Development of rRNA-targeted PCR and in situ hybridization with fluorescently labelled oligonucleotides for detection of Yersinia species

Abstract

In this report, we present details of two rapid molecular detection techniques based on 16S and 23S rRNA sequence data to identify and differentiate Yersinia species from clinical and environmental sources. Near-full-length 16S rRNA gene (rDNA) sequences for three different Yersinia species and partial 23S rDNA sequences for three Y. pestis and three Y. pseudotuberculosis strains were determined. While 16S rDNA sequences of Y. pestis and Y. pseudotuberculosis were found to be identical, one base difference was identified within a highly variable region of 23S rDNA. The rDNA sequences were used to develop primers and fluorescently tagged oligonucleotide probes suitable for differential detection of Yersinia species by PCR and in situ hybridization, respectively. As few as 10(2) Yersinia cells per ml could be detected by PCR with a seminested approach. Amplification with a subgenus-specific primer pair followed by a second PCR allowed differentiation of Y. enterocolitica biogroup 1B from biogroups 2 to 5 or from other pathogenic Yersinia species. Moreover, a set of oligonucleotide probes suitable for rapid (3-h) in situ detection and differentiation of the three pathogenic Yersinia species (in particular Y. pestis and Y. pseudotuberculosis) was developed. The applicability of this technique was demonstrated by detection of Y. pestis and Y. pseudotuberculosis in spiked throat and stool samples, respectively. These probes were also capable of identifying Y. enterocolitica within cryosections of experimentally infected mouse tissue by the use of confocal laser scanning microscopy.

FIG. 1

Positions and specificities of PCR primers and lengths of the amplification products generated with different PCR primers.

FIG. 2

Alignment of the target region for probe Y.pseu.23S-1526. Numbering of the target positions corresponds to the E. coli numbering described in reference . Identical nucleotides are represented by dots.

FIG. 3

Result of a seminested-PCR amplification of Yersinia rDNA by using primer pair Y.16S-86f–B.16S-794r for the first PCR (left panel) and primer pair Y.16S-86f–Y.e.eur.16S-455r for the second PCR (right panel) analyzed with a 1.5% agarose gel. One microliter of the first PCR mixture served as a template for the second PCR mixture. Lane 1, Y. pestis EV 76; 2, Y. pseudotuberculosis YPIII; 3, Y. enterocolitica Y-108-c; 4, Y. enterocolitica WA-314; 5, Y. intermedia; 6, Y. ruckeri; 7, H. alvei; 8, 1-kb ladder (Bethesda Research Laboratories, Eggenstein, Germany).

→ **Assignment**
Can you repeat the Yersinia detection text, beginning at the words "Alignment of the" and stopping after "Laboratories, Eggenstein, Germany).", swapping "agarose gel" for "polyacrylamide gel"?

→ **Material shown**
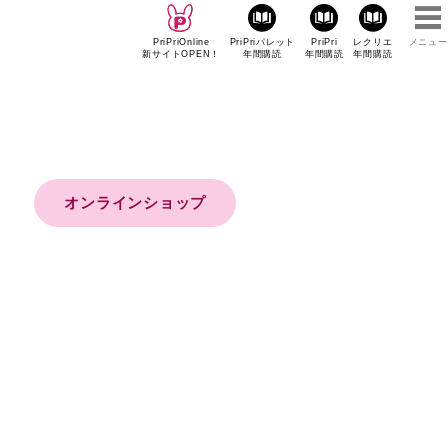
PriPriOnline
PriPriパレット
PriPri
レクリエ
メニュー
新サイトOPEN！
年間購読
年間購読
年間購読
オンラインショップ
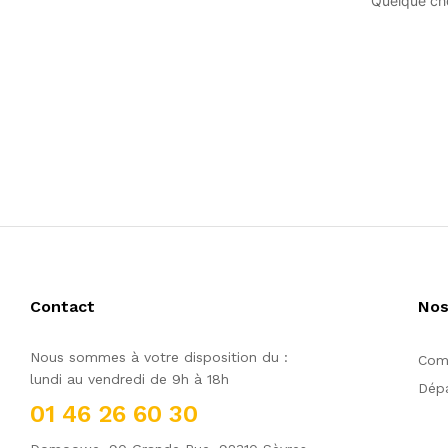
Quelque cho
Contact
Nos
Nous sommes à votre disposition du :
Comm
lundi au vendredi de 9h à 18h
Dépa
01 46 26 60 30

→ **Result of this exercise**
Alignment of the target region for probe Y.pseu.23S-1526. Numbering of the target positions corresponds to the E. coli numbering described in reference . Identical nucleotides are represented by dots.

FIG. 3

Result of a seminested-PCR amplification of Yersinia rDNA by using primer pair Y.16S-86f–B.16S-794r for the first PCR (left panel) and primer pair Y.16S-86f–Y.e.eur.16S-455r for the second PCR (right panel) analyzed with a 1.5% polyacrylamide gel. One microliter of the first PCR mixture served as a template for the second PCR mixture. Lane 1, Y. pestis EV 76; 2, Y. pseudotuberculosis YPIII; 3, Y. enterocolitica Y-108-c; 4, Y. enterocolitica WA-314; 5, Y. intermedia; 6, Y. ruckeri; 7, H. alvei; 8, 1-kb ladder (Bethesda Research Laboratories, Eggenstein, Germany).